══ TEXTE À LIRE ══

MUSIQUE

Rock Werchter : ce qu’on retient du 1er jour, McCartney impérial

Rock Werchter : ce qu’on retient du 1er jour, McCartney impérial

Sophie Delapierre

Entre les averses, la plaine de Werchter, transformée en immense plage, a vibré au son de bien différents styles pour un premier jour en demi-teinte.

Paul McCartney, impérial

Il n'ya pas à douter: le public en ce premier jour de festival était venu pour un seul artiste, Paul McCartney. Et ceux qui ont réussi à se procurer un ticket ont assisté à un set formidable.

Certes, la voix de l'ex-Beatles est fatiguée et un peu cassée mais la guitare est parfaitement placée dès les premières notes d'un show qui durera plus de deux heures.

Ouvrant avec "A Hard Day's Night" et enchaînant les titres des Beatles, des Wings, de ses vieux albums solos mais aussi des chansons plus récentes, Paul McCartney a été magique. Deux-trois mots en français puis en néerlandais et le public est dans la poche! Entre les titres, il pimente le show de petites anecdotes, se moque du groupe (New Order) qui, sur la scène voisine fait exploser les basses alors que lui, empoigne un ukulélé offert par George Harrisson pour rendre hommage à son ami disparu.

McCartney: une valeur sûre!

L’accueil, formidable et désolé

Il est 14h50, nous arrivons à l'entrée du parking réservé à la presse. Cinq voitures attendent comme nous, une seule aura la chance de pouvoir accéder au parking situé à l'arrière du site. "Le parking est complet, le reste est inondé, nous dit une jeune fille à l'entrée. "Vous pouvez vous rendre au Brabanthal à Haasrode ou à la gare de Leuven, puis prendre une navette qui vous ramènera vers le site." Voilà qui commence bien!

Évidemment, à Leuven, il n'y a presque plus de places de parking mais, heureusement, le système de navettes mis en place par De Lijn est terriblement efficace. À notre sortie du bus, à 1,5 km du site, il pleut des cordes... C'est donc, complètement trempé et très en retard quenous découvrons la plaine de Werchter. Une plaine que les organisateurs ont transformé en plage...

Mais le sourire et la gentillesse de tous les bénévoles croisés sur la route (et tout aussi trempés que nous) font passer la pilule.

En fin de soirée, après la prestation de Paul McCartney, c'est le même parcours jusqu'à la navette qui doit nous ramener à la gare de Leuven. Sauf que cette fois,la foule est bien plus importante. L'attente est longue... Puis un miracle se produit: des dizaines de bus apparaissent et c'est la libération! En quelques dizaines de minutes, le flux énorme de centaines de festivaliers sera absorbé et chacun retrouvera ses pénates.

Ce fut épique mais ce que l'on retiendra c'est l'organisation impeccable et le sourire et la gentillesse des bénévoles (tout aussi trempés que nous), rencontrés tout au long du parcours.

Jake Bugg, isolé

Pas simple quand on a 22 ans et qu’il pleut des cordes de séduire une foule dispersée. Et pourtant, sous ses airs timides, le jeune Jake Bugg a tenu la route. Avec un set varié, mêlant des titres de son nouvel album tout frais et d’anciens titres, il a réussi à convaincre même les festivaliers les plus trempés.

Ellie Goulding, solaire

On a beau ne pas être très fan de sa pop un brin trop commerciale, on doit bien admettre que la blonde Britannique a su amener de la chaleur et du soleil sur une plaine qui n’attendait que ça pour danser.

Enchaînant les tubes, Ellie Goulding (que l’Angleterre fantasme fiancée au prince Harry) a illuminé la plaine laissant une voie royale à Sir Paul McCartney.

═══
══ JEU DE DONNÉES ══

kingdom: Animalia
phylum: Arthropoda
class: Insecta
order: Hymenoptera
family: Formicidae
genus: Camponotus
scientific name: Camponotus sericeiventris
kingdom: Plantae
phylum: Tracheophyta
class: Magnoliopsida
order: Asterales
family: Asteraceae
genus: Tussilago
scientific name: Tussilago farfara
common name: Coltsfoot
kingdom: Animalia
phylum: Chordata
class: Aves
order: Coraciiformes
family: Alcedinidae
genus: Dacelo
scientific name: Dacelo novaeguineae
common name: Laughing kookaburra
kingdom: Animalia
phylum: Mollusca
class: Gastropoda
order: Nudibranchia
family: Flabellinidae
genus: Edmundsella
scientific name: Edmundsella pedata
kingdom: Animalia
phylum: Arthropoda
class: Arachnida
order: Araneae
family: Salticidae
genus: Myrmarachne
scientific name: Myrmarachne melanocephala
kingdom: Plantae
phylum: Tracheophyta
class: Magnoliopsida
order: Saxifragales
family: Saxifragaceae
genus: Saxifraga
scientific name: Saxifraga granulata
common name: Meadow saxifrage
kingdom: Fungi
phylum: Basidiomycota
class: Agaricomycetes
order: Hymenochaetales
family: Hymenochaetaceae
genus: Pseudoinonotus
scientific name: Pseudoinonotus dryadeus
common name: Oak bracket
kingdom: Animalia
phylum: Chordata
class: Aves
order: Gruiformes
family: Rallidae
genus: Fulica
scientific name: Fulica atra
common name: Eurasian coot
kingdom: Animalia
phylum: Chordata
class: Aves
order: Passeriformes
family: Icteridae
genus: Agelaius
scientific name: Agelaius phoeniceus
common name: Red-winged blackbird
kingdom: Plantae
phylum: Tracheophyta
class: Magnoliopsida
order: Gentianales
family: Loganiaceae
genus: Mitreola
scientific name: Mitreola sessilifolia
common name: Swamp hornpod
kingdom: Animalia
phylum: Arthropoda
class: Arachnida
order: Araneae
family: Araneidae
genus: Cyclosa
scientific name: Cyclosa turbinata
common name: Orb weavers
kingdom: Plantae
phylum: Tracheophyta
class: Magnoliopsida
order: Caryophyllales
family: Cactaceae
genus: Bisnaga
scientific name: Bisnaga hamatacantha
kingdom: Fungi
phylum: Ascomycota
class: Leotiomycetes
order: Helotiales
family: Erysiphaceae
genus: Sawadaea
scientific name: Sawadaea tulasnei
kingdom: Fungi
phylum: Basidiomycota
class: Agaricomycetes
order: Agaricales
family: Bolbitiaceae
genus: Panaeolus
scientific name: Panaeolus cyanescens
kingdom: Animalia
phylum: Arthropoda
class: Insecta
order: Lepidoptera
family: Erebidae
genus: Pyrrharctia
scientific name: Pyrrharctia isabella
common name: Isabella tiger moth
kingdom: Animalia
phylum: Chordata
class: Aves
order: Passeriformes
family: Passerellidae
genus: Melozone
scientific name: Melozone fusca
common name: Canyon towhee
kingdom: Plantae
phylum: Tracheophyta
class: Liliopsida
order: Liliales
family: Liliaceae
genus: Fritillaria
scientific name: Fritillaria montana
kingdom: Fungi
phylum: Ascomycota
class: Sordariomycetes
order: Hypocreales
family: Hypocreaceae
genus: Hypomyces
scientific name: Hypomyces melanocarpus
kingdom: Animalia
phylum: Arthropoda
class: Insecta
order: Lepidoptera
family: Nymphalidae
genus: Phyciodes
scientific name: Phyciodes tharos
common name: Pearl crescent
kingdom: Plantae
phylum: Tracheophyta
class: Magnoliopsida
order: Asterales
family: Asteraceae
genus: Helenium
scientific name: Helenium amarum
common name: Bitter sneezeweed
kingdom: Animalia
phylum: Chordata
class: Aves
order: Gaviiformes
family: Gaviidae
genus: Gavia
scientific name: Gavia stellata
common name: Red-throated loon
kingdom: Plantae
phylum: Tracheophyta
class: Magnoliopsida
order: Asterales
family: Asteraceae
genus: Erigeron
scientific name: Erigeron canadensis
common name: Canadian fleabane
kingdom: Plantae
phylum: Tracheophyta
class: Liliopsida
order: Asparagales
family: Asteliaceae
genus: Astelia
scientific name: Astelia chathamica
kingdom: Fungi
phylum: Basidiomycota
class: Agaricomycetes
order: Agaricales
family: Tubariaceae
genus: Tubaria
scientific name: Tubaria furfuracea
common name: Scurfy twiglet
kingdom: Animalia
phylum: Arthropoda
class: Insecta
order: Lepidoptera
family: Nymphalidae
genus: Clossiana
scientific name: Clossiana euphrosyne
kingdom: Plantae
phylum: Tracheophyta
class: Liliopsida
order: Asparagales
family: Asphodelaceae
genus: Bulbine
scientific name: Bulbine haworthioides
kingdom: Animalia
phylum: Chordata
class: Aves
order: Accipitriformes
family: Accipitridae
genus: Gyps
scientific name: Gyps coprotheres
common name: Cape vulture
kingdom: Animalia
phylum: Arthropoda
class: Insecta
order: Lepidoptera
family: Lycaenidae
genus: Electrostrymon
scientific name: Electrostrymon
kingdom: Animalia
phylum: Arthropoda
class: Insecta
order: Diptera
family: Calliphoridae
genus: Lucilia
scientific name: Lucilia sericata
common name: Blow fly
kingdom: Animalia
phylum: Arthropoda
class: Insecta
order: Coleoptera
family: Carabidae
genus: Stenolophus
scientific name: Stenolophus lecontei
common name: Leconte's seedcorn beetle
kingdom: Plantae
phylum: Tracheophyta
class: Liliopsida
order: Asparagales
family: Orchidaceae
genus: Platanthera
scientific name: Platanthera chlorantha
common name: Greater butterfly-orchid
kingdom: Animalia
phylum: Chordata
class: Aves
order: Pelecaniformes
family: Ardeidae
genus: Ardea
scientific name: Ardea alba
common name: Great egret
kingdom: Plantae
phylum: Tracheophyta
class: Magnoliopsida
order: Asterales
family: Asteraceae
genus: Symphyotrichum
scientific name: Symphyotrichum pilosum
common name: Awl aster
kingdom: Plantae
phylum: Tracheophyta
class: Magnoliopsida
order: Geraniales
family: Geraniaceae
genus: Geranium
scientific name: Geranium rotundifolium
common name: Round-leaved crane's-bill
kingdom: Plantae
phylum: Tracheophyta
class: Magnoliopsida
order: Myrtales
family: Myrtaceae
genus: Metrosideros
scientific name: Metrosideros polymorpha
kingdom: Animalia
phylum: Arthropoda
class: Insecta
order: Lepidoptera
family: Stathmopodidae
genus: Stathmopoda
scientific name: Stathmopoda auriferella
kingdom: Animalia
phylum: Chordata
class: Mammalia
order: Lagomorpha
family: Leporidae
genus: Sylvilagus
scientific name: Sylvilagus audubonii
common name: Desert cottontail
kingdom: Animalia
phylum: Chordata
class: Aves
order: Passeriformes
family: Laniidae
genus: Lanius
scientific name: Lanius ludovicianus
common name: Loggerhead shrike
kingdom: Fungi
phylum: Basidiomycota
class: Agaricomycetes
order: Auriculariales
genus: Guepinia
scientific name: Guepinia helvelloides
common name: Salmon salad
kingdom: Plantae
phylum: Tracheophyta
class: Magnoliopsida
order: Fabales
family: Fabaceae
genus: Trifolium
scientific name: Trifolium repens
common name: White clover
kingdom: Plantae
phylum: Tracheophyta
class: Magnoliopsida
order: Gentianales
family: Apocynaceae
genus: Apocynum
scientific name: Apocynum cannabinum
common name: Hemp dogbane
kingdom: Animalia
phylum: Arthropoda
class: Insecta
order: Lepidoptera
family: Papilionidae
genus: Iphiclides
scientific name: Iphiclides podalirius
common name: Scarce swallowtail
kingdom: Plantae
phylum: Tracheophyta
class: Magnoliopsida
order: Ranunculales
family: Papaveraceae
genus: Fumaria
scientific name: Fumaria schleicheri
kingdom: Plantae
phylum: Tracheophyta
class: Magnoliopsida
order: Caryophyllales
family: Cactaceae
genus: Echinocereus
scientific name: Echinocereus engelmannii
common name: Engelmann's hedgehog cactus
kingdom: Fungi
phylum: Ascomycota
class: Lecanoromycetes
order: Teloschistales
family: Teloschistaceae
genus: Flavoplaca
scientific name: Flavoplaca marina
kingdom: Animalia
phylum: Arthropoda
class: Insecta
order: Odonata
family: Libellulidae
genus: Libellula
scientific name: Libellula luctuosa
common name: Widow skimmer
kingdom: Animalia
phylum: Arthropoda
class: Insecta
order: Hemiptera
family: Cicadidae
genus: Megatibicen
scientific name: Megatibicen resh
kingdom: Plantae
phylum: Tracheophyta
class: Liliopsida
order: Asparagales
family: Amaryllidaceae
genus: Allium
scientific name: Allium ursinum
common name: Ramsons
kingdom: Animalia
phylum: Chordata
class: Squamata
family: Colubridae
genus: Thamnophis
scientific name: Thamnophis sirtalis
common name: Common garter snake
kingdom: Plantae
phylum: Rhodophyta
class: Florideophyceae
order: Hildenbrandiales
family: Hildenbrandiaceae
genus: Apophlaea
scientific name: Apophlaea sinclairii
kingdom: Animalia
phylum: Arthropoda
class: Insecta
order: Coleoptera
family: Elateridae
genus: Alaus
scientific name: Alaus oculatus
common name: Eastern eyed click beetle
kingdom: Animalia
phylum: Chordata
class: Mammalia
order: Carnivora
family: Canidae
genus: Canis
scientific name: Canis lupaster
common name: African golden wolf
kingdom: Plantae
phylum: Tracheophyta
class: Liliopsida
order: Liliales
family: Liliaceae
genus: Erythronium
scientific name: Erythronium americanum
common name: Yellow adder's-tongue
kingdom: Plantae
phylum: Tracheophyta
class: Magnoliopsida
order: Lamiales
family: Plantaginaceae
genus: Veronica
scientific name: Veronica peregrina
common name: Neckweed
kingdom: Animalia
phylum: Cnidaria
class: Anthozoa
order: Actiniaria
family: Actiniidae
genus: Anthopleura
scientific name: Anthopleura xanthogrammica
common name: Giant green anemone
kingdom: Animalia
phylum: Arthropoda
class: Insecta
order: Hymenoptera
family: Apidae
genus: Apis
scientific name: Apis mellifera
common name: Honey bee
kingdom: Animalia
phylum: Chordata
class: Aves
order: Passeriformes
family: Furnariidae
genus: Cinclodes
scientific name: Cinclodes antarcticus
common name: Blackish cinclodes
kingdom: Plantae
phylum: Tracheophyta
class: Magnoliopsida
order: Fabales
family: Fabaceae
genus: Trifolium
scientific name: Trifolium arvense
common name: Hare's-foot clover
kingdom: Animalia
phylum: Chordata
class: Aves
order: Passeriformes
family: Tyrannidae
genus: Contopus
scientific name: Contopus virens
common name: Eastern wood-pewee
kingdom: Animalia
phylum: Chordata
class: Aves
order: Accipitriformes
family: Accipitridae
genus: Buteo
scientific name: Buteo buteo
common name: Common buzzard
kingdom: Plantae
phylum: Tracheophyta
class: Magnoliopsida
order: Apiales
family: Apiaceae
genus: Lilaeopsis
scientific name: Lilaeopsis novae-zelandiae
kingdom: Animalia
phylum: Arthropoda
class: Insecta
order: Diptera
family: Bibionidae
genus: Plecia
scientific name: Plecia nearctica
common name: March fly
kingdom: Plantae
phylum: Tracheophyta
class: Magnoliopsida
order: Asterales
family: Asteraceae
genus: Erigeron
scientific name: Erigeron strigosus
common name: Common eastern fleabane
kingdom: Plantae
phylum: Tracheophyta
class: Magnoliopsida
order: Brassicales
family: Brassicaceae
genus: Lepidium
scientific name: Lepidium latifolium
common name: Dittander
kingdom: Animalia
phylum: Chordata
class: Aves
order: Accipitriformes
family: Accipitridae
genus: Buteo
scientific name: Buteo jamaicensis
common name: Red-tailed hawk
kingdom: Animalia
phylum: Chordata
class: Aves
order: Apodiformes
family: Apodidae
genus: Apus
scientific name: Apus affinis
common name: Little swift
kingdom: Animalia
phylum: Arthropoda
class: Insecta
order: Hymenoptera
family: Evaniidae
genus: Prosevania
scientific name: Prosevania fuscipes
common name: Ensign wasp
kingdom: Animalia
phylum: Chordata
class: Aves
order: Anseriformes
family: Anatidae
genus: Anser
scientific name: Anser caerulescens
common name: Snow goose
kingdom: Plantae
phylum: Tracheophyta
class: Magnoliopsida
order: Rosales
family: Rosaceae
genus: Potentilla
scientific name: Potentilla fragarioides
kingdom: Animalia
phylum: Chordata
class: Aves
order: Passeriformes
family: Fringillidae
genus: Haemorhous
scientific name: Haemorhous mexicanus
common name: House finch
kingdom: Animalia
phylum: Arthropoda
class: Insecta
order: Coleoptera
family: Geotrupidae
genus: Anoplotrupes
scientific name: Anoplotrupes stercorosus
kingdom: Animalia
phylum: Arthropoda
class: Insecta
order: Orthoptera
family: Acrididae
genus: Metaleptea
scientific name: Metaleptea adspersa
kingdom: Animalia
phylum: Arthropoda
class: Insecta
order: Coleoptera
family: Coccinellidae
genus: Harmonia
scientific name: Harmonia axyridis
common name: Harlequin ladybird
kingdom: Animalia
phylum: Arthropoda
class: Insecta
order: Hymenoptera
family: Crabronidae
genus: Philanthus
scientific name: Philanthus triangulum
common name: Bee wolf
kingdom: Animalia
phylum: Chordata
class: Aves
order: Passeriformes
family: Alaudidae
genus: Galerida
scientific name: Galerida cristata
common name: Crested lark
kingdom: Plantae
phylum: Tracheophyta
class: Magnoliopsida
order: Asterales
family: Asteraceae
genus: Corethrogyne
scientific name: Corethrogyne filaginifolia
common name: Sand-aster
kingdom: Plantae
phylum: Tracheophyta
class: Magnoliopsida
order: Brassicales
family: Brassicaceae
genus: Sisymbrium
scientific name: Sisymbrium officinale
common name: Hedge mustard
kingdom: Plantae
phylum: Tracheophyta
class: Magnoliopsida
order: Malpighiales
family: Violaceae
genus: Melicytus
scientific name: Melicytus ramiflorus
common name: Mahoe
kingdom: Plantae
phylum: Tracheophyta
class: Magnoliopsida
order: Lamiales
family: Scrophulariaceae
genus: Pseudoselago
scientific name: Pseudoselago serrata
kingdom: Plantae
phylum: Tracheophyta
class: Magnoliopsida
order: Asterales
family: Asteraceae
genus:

═══

## LISTE DES TÂCHES
1. Recopiez le passage du compte rendu de Rock Werchter en commençant par "Paul McCartney, impérial" et en allant jusqu'à "un set formidable.", mais changez "festival" en "concert".
2. Présentez sous forme de liste le paragraphe du compte rendu de Rock Werchter qui commence par « Il est 14h50 », en conservant ses faits principaux.
3. Selon le compte rendu de Rock Werchter, par quel titre Paul McCartney a-t-il ouvert son concert ?

## RÉPONSES PAR TÂCHE
1.
Paul McCartney, impérial

Il n'ya pas à douter: le public en ce premier jour de concert était venu pour un seul artiste, Paul McCartney. Et ceux qui ont réussi à se procurer un ticket ont assisté à un set formidable.

2.
- À 14h50, arrivée à l'entrée du parking réservé à la presse.
- Cinq voitures y attendent, mais une seule pourra accéder au parking situé à l'arrière du site.
- Une jeune fille à l'entrée annonce que le parking est complet et que le reste est inondé.
- Elle conseille de se rendre au Brabanthal à Haasrode ou à la gare de Leuven, puis de prendre une navette jusqu'au site.

3. Il a ouvert son concert avec « A Hard Day's Night ».